> **Your objective**: Copy out every line of text in the material below word for word, leaving out the pictures.

──────── Data extracts

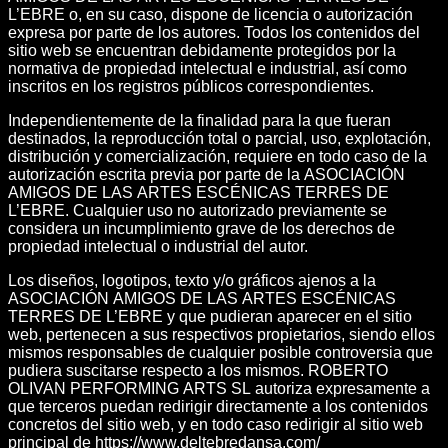
L’EBRE o, en su caso, dispone de licencia o autorización
expresa por parte de los autores. Todos los contenidos del
sitio web se encuentran debidamente protegidos por la
normativa de propiedad intelectual e industrial, así como
inscritos en los registros públicos correspondientes.
Independientemente de la finalidad para la que fueran
destinados, la reproducción total o parcial, uso, explotación,
distribución y comercialización, requiere en todo caso de la
autorización escrita previa por parte de la ASOCIACIÓN
AMIGOS DE LAS ARTES ESCÉNICAS TERRES DE
L’EBRE. Cualquier uso no autorizado previamente se
considera un incumplimiento grave de los derechos de
propiedad intelectual o industrial del autor.
Los diseños, logotipos, texto y/o gráficos ajenos a la
ASOCIACIÓN AMIGOS DE LAS ARTES ESCÉNICAS
TERRES DE L’EBRE y que pudieran aparecer en el sitio
web, pertenecen a sus respectivos propietarios, siendo ellos
mismos responsables de cualquier posible controversia que
pudiera suscitarse respecto a los mismos. ROBERTO
OLIVAN PERFORMING ARTS SL autoriza expresamente a
que terceros puedan redirigir directamente a los contenidos
concretos del sitio web, y en todo caso redirigir al sitio web
principal de https://www.deltebredansa.com/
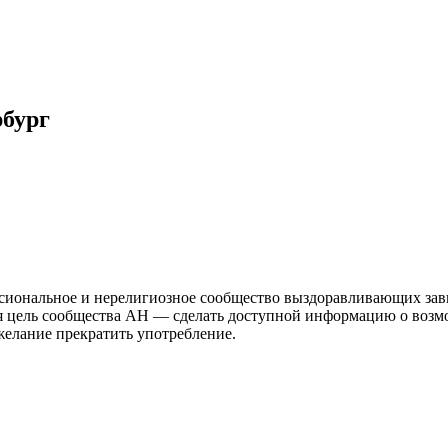
бург
иональное и нерелигиозное сообщество выздоравливающих зави
ая цель сообщества АН — сделать доступной информацию о возм
 желание прекратить употребление.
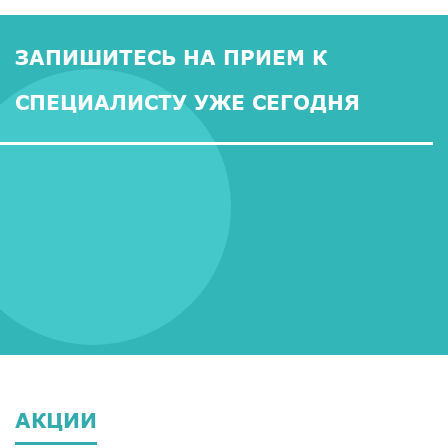
ЗАПИШИТЕСЬ НА ПРИЕМ К
СПЕЦИАЛИСТУ УЖЕ СЕГОДНЯ
АКЦИИ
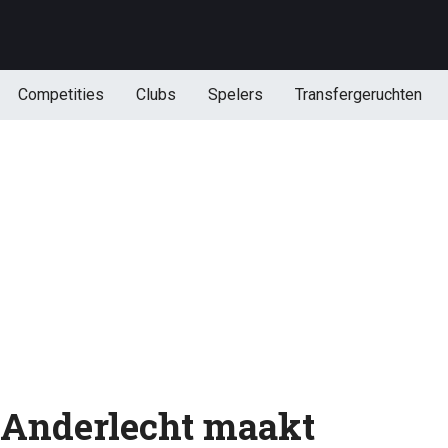
Competities
Clubs
Spelers
Transfergeruchten
: Anderlecht maakt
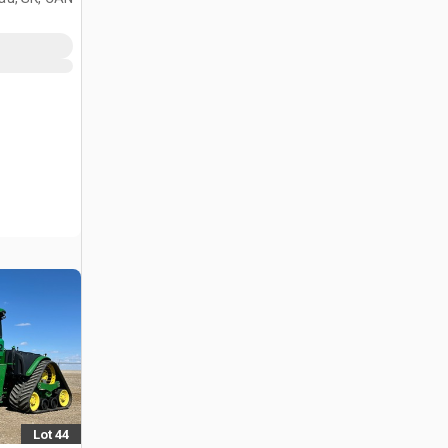
Lot 44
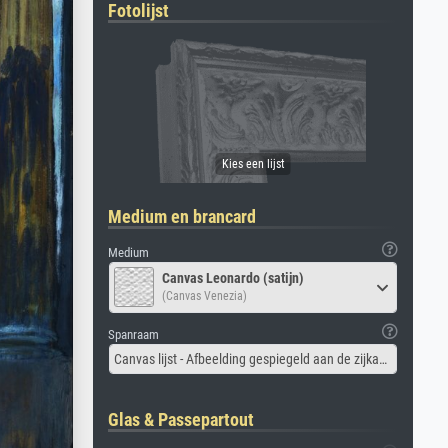
Fotolijst
Medium en brancard
Medium
Canvas Leonardo (satijn)
(Canvas Venezia)
Spanraam
Canvas lijst - Afbeelding gespiegeld aan de zijkant
Glas & Passepartout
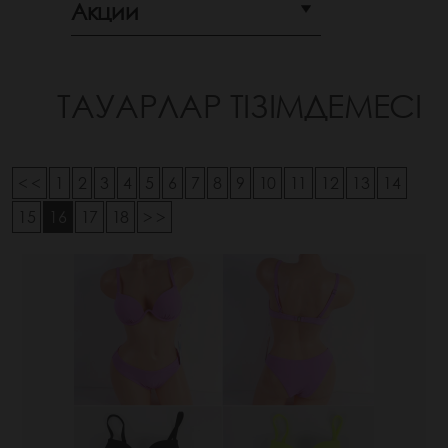
Акции
ТАУАРЛАР ТІЗІМДЕМЕСІ
< <
1
2
3
4
5
6
7
8
9
10
11
12
13
14
15
16
17
18
> >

────────────────

> **Problem solution**:
L’EBRE o, en su caso, dispone de licencia o autorización
expresa por parte de los autores. Todos los contenidos del
sitio web se encuentran debidamente protegidos por la
normativa de propiedad intelectual e industrial, así como
inscritos en los registros públicos correspondientes.
Independientemente de la finalidad para la que fueran
destinados, la reproducción total o parcial, uso, explotación,
distribución y comercialización, requiere en todo caso de la
autorización escrita previa por parte de la ASOCIACIÓN
AMIGOS DE LAS ARTES ESCÉNICAS TERRES DE
L’EBRE. Cualquier uso no autorizado previamente se
considera un incumplimiento grave de los derechos de
propiedad intelectual o industrial del autor.
Los diseños, logotipos, texto y/o gráficos ajenos a la
ASOCIACIÓN AMIGOS DE LAS ARTES ESCÉNICAS
TERRES DE L’EBRE y que pudieran aparecer en el sitio
web, pertenecen a sus respectivos propietarios, siendo ellos
mismos responsables de cualquier posible controversia que
pudiera suscitarse respecto a los mismos. ROBERTO
OLIVAN PERFORMING ARTS SL autoriza expresamente a
que terceros puedan redirigir directamente a los contenidos
concretos del sitio web, y en todo caso redirigir al sitio web
principal de https://www.deltebredansa.com/
бург
иональное и нерелигиозное сообщество выздоравливающих зави
ая цель сообщества АН — сделать доступной информацию о возм
 желание прекратить употребление.
ЗАПИШИТЕСЬ НА ПРИЕМ К
СПЕЦИАЛИСТУ УЖЕ СЕГОДНЯ
АКЦИИ
Competities
Clubs
Spelers
Transfergeruchten
: Anderlecht maakt
Lot 44
Fotolijst
Medium en brancard
Medium
Canvas Leonardo (satijn)
(Canvas Venezia)
Spanraam
Canvas lijst - Afbeelding gespiegeld aan de zijkant
Glas & Passepartout
Акции
ТАУАРЛАР ТІЗІМДЕМЕСІ
< <
1
2
3
4
5
6
7
8
9
10
11
12
13
14
15
16
17
18
> >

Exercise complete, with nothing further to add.